С внутренней или теоретической точки зрения требования французской литературы были определеннее, чем литературы английской. Басня, пущенная в то время в ход иезуитским журналом «Треву» и нелепым образом проникшая в каждое европейское ухо, гласила, что существует общество, специально организованное для уничтожения правительства, религии, гражданства (не говоря уже о десятинах, податях, жизни и собственности). И что это адское общество собирается у барона Гольбаха, имеет там свои тайные заседания и публично обнародует свои труды. Но эта басня так и осталась басней. Протоколы, молоток президента, ящики для баллотировки и пуншевые чаши подобного Пандемониума так и не удалось видеть миру. Секта философов существовала в Париже, как существуют и другие секты. Секта эта была чуждым всякой серьезной организации союзом, где каждый, вероятно, стремился к собственной цели, старался завербовать побольше приверженцев, прославиться или, наконец, добиться постоянного куска хлеба. Но несмотря на это, французскую философию олицетворяли французские философы, в их руках она была могучей, деятельной силой. Зловещее, неудержимо разгоравшееся пламя, приведшее в трепет весь мир, было присуще этой философии и, так сказать, пробуравило отдушину, которая, в виде Французской революции, превратилась в кратер всемирно известного, страшного и безумного вулкана, которому еще не скоро придется угаснуть. Фонтенель говаривал, что он желал бы прожить еще шестьдесят лет, чтоб видеть, куда приведет это общее безверие, безнравственность и распущенность. В течение шестидесяти лет Фонтенель увидел бы немало диковинных вещей, но конец этому феномену, пожалуй, не случится и в шестьсот лет.
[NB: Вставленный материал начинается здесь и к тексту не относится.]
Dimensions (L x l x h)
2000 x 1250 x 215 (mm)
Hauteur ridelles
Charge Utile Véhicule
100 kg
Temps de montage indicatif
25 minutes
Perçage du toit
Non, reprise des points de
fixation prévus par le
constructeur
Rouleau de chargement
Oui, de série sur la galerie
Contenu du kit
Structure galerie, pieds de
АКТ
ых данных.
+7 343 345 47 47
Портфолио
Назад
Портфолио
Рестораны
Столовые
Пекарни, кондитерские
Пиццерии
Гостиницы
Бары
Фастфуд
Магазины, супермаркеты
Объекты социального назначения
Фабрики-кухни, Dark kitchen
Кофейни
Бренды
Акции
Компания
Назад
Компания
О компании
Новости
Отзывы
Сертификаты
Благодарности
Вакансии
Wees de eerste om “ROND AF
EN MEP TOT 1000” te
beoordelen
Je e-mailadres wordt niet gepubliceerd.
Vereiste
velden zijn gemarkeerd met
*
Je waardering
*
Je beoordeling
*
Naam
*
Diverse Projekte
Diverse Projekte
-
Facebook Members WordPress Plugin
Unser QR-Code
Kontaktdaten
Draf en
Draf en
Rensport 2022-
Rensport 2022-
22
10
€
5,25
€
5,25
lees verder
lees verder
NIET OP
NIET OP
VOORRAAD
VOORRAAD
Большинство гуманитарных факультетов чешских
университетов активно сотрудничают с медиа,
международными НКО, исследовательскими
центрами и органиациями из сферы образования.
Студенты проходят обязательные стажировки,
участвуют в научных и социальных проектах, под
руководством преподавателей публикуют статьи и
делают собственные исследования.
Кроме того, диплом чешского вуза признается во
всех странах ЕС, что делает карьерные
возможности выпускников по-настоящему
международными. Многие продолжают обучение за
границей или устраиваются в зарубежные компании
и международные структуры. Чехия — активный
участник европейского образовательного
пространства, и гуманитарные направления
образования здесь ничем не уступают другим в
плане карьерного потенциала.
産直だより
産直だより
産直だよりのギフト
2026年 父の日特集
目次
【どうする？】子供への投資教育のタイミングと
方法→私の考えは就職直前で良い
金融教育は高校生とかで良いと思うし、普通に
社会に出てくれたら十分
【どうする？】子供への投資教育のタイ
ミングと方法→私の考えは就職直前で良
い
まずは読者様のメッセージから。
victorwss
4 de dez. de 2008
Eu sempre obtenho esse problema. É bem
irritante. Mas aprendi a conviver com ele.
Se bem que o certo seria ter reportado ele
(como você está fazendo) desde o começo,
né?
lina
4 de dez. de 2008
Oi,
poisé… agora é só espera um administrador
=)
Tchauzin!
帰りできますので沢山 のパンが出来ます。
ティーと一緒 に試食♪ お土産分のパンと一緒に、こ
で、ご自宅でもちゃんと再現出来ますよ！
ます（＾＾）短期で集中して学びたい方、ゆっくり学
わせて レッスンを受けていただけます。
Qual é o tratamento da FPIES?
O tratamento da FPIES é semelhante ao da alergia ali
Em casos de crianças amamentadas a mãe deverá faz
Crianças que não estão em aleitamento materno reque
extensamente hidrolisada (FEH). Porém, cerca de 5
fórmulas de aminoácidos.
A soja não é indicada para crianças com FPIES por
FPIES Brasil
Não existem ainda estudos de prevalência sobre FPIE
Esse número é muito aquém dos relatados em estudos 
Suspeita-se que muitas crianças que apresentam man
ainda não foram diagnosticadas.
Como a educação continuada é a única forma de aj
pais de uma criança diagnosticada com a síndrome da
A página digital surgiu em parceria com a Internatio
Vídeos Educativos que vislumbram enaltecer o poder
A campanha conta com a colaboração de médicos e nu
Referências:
Почему Франция была кратером подобного вулкана? Какие специальные условия заключались во французском национальном характере, политическом, нравственном и интеллектуальном положении, в силу которых революция вспыхнула во Франции, а не в другом месте, в то время, а не прежде или позже? Вот вопрос, который возбуждался нередко, на который отвечали охотно. Но этот вопрос завел бы нас слишком далеко, если б мы вздумали на него верно ответить. Вопрос «куда» еще важнее вопроса «почему», но и его разрешать здесь мы считаем излишним. Для нас достаточно знать, что во Франции действительно был разыгран акт всемирной истории, на сцену была поставлена небольшая живая современная картина, – вследствие чего тут лучше спросить не «почему это?», а скорее – «что это?» Но, оставив все эти рассуждения, а также действия и причины, мы лучше представим себе, как много замечательных умов явилось в Европе, в Париже того времени, и взглянем на их действия, стремления и цели.
«Мистическое» наслаждение предметом неизмеримо обширнее «интеллектуального», и мы еще долгое время с удовольствием и пользой можем «смотреть» на картину, когда все, что нас поучало в ней, сделалось пусто и скучно. На этом весьма важном основании и самые письма Дидро к Волан, в которых разоблачается и «показывается» перед нами парижская жизнь, для нас гораздо дороже, чем многие объемистые тома, старающиеся объяснить ее. Правда, мы десять раз видели картину парижской жизни, но мы можем глядеть на нее еще в одиннадцатый раз, потому что это не холст, а живая картина, значение которой для нас бесконечно. Поэтому не укоряйте старую деву за ее существование и не говорите, что она напрасно жила. Разве за тот исторический отрывок, заключающийся в этой переписке, мы не должны простить ее и забыть все, даже самую «чувствительность». Занавес, опустившийся столетие тому назад, вновь поднимается, и на сцене царствует бойкая, подвижная жизнь. Лица, сделавшиеся историческими, являются перед нами как живые.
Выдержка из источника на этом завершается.